I frowned and once more relayed the info, knowing that it was scattered as was so often the case with a ghost.

Orin spoke slowly. “There are stories about legendary weapons. It’s possible it could be one of them. Flails. Katana blades. Spears.”

Gregory was already shaking his head. “I doubt it. All those legendary weapons are hoarded by the houses that made them. And despite the House of Shade’s proficiency in wielding weapons, they don’t tend to make them. They aren’t much into creating things, just killing.”
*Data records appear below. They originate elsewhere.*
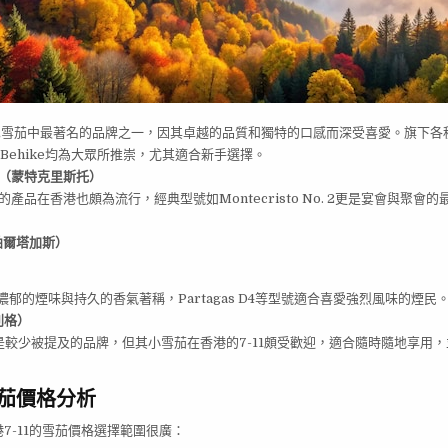
古巴雪茄中最著名的品牌之一，因其卓越的品質和獨特的口感而深受喜愛。旗下各種型
hiba Behike均為大眾所推崇，尤其適合新手選擇。
sto（蒙特克里斯托）
sto的產品在香港也頗為流行，經典型號如Montecristo No. 2更是宴會與聚
。
（帕爾塔加斯）
郁的煙味與持久的香氣著稱，Partagas D4等型號適合喜愛強烈風味的煙民
威利格）
r雖然是較少被提及的品牌，但其小雪茄在香港的7-11頗受歡迎，適合隨時隨地享用
1 雪茄價格分析
7-11的雪茄價格選擇範圍很廣：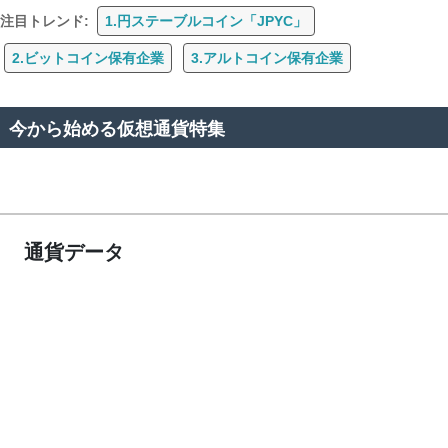
注目トレンド:
1.円ステーブルコイン「JPYC」
2.ビットコイン保有企業
3.アルトコイン保有企業
今から始める仮想通貨特集
通貨データ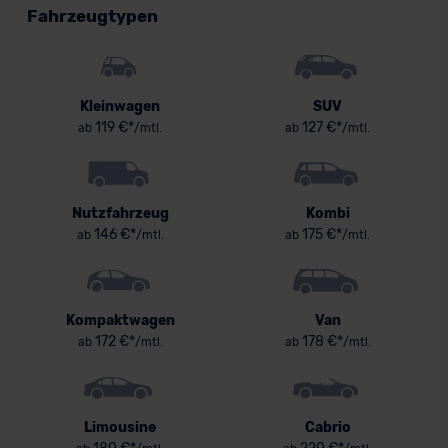
Fahrzeugtypen
Kleinwagen
SUV
119 €*
127 €*
ab
/mtl.
ab
/mtl.
Nutzfahrzeug
Kombi
146 €*
175 €*
ab
/mtl.
ab
/mtl.
Kompaktwagen
Van
172 €*
178 €*
ab
/mtl.
ab
/mtl.
Limousine
Cabrio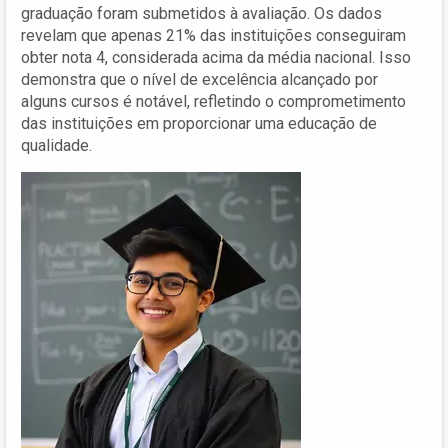
graduação foram submetidos à avaliação. Os dados
revelam que apenas 21% das instituições conseguiram
obter nota 4, considerada acima da média nacional. Isso
demonstra que o nível de excelência alcançado por
alguns cursos é notável, refletindo o comprometimento
das instituições em proporcionar uma educação de
qualidade.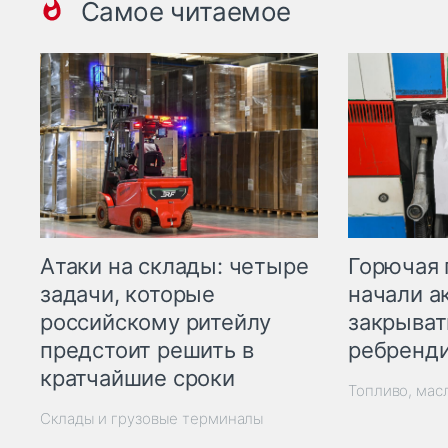
Самое читаемое
Горючая 
Атаки на склады: четыре
начали а
задачи, которые
закрыват
российскому ритейлу
ребренд
предстоит решить в
кратчайшие сроки
Топливо, мас
Склады и грузовые терминалы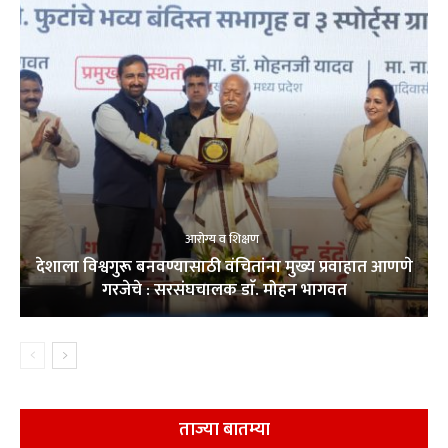
आरोग्य व शिक्षण
देशाला विश्वगुरू बनवण्यासाठी वंचितांना मुख्य प्रवाहात आणणे
गरजेचे : सरसंघचालक डाॅ. मोहन भागवत
ताज्या बातम्या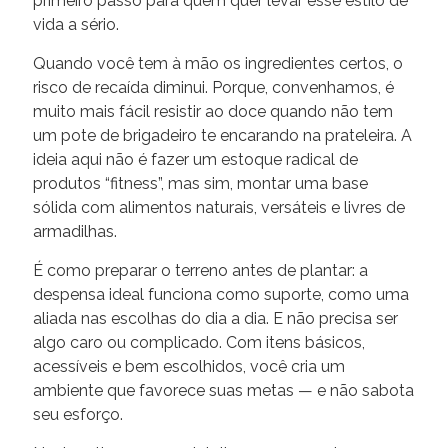
primeiro passo para quem quer levar esse estilo de
vida a sério.
Quando você tem à mão os ingredientes certos, o
risco de recaída diminui. Porque, convenhamos, é
muito mais fácil resistir ao doce quando não tem
um pote de brigadeiro te encarando na prateleira. A
ideia aqui não é fazer um estoque radical de
produtos “fitness”, mas sim, montar uma base
sólida com alimentos naturais, versáteis e livres de
armadilhas.
É como preparar o terreno antes de plantar: a
despensa ideal funciona como suporte, como uma
aliada nas escolhas do dia a dia. E não precisa ser
algo caro ou complicado. Com itens básicos,
acessíveis e bem escolhidos, você cria um
ambiente que favorece suas metas — e não sabota
seu esforço.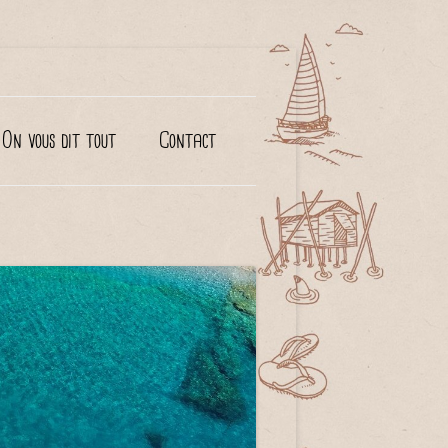
On vous dit tout
Contact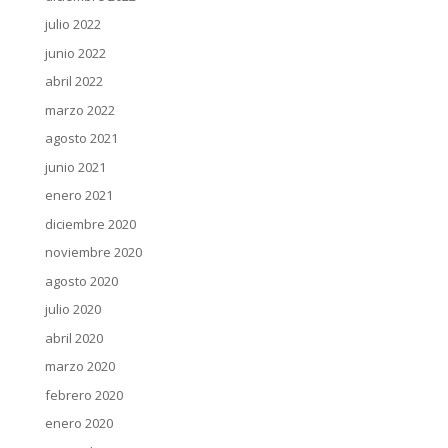
julio 2022
junio 2022
abril 2022
marzo 2022
agosto 2021
junio 2021
enero 2021
diciembre 2020
noviembre 2020
agosto 2020
julio 2020
abril 2020
marzo 2020
febrero 2020
enero 2020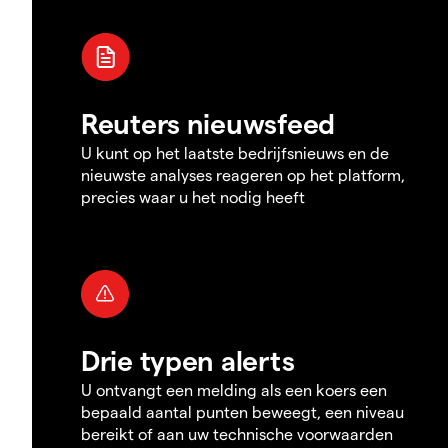
Reuters nieuwsfeed
U kunt op het laatste bedrijfsnieuws en de
nieuwste analyses reageren op het platform,
precies waar u het nodig heeft
Drie typen alerts
U ontvangt een melding als een koers een
bepaald aantal punten beweegt, een niveau
bereikt of aan uw technische voorwaarden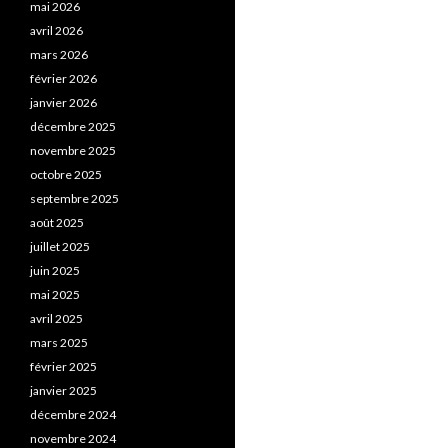
mai 2026
avril 2026
mars 2026
février 2026
janvier 2026
décembre 2025
novembre 2025
octobre 2025
septembre 2025
août 2025
juillet 2025
juin 2025
mai 2025
avril 2025
mars 2025
février 2025
janvier 2025
décembre 2024
novembre 2024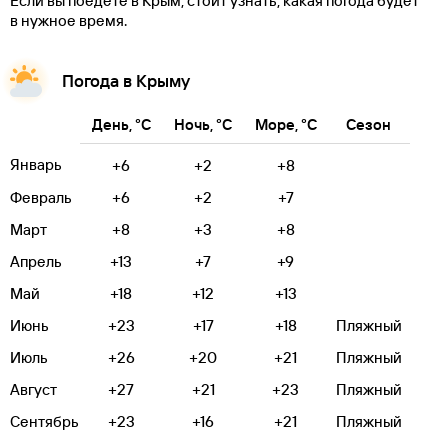
Если вы поедете в Крым, стоит узнать, какая погода будет
в нужное время.
Погода в Крыму
День, °C
Ночь, °C
Море, °C
Сезон
Январь
+6
+2
+8
Февраль
+6
+2
+7
Март
+8
+3
+8
Апрель
+13
+7
+9
Май
+18
+12
+13
Июнь
+23
+17
+18
Пляжный
Июль
+26
+20
+21
Пляжный
Август
+27
+21
+23
Пляжный
Сентябрь
+23
+16
+21
Пляжный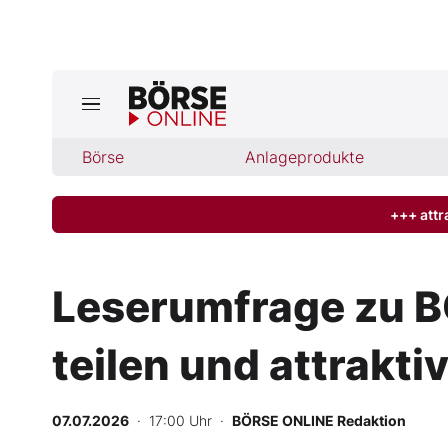
Börse
Börse
Anlageprodukte
News
Anlageprodukte
+++ attr
Finanz-Check
Leserumfrage zu 
Abo & Shop
teilen und attrakt
BO-Musterdepots
07.07.2026
· 17:00 Uhr
·
BÖRSE ONLINE Redaktion
Experten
Rory gripped the back of the cabbie’s seat. “Okay, so let’s break it down. Something that could keep Tommy or Wild safe. What the hell could it be if not a weapon?”

“A spell?” Ethan offered.

“But a Shade wouldn’t have access to a spell like that,” Gregory pointed out. “So your theory is shit. Rather like how you treat your friends.”

I closed my eyes. Here we go again. Gregory would never trust Ethan. And vice versa. The bad blood between the two houses was too deep, too full of history.

Ethan stiffened and then leveled a glare at Gregory. “You don’t even have a clue what my life is, what I face daily. What I’ve survived.”

Gregory shook his head as he leaned over Orin so he was encroaching on Ethan’s space. “Oh yeah, I feel terribly for the poor baby born with a golden spoon up his—”

I snapped my fingers between them. “Stop. Our chances of bringing Wild back safely are slim enough. Fighting amongst ourselves is only going to make things worse.”

They looked at me like I’d sprouted another head. “What?”

“What are her chances, Wally?” Orin asked. “Against the Shadowkiller.”

Did I tell them that she was as good as dead before the night was done if we didn’t find her? I shook my head slowly. “No. I just . . . the odds are bad.” I stumbled over my words, my voice not lowering into the Walter Cronkite mimic that had gotten me my nickname. “Really bad, okay? I don’t even want to say it out loud.”

Zero wasn’t a chance.

Silence reigned over the small interior for the remainder of the ride. I didn’t have to tell them, they knew.

We all knew.

I could feel the fear rolling off them, as close to them as I was. Not fear for themselves, but for Wild. She was friend to Orin and Gregory. Family to me and Pete. And to the other two? Straight up love. I blinked and looked from Ethan to Rory.

They both loved her. I glared at Rory because I’d felt what had happened just before the attack. He’d broken Wild’s heart somehow.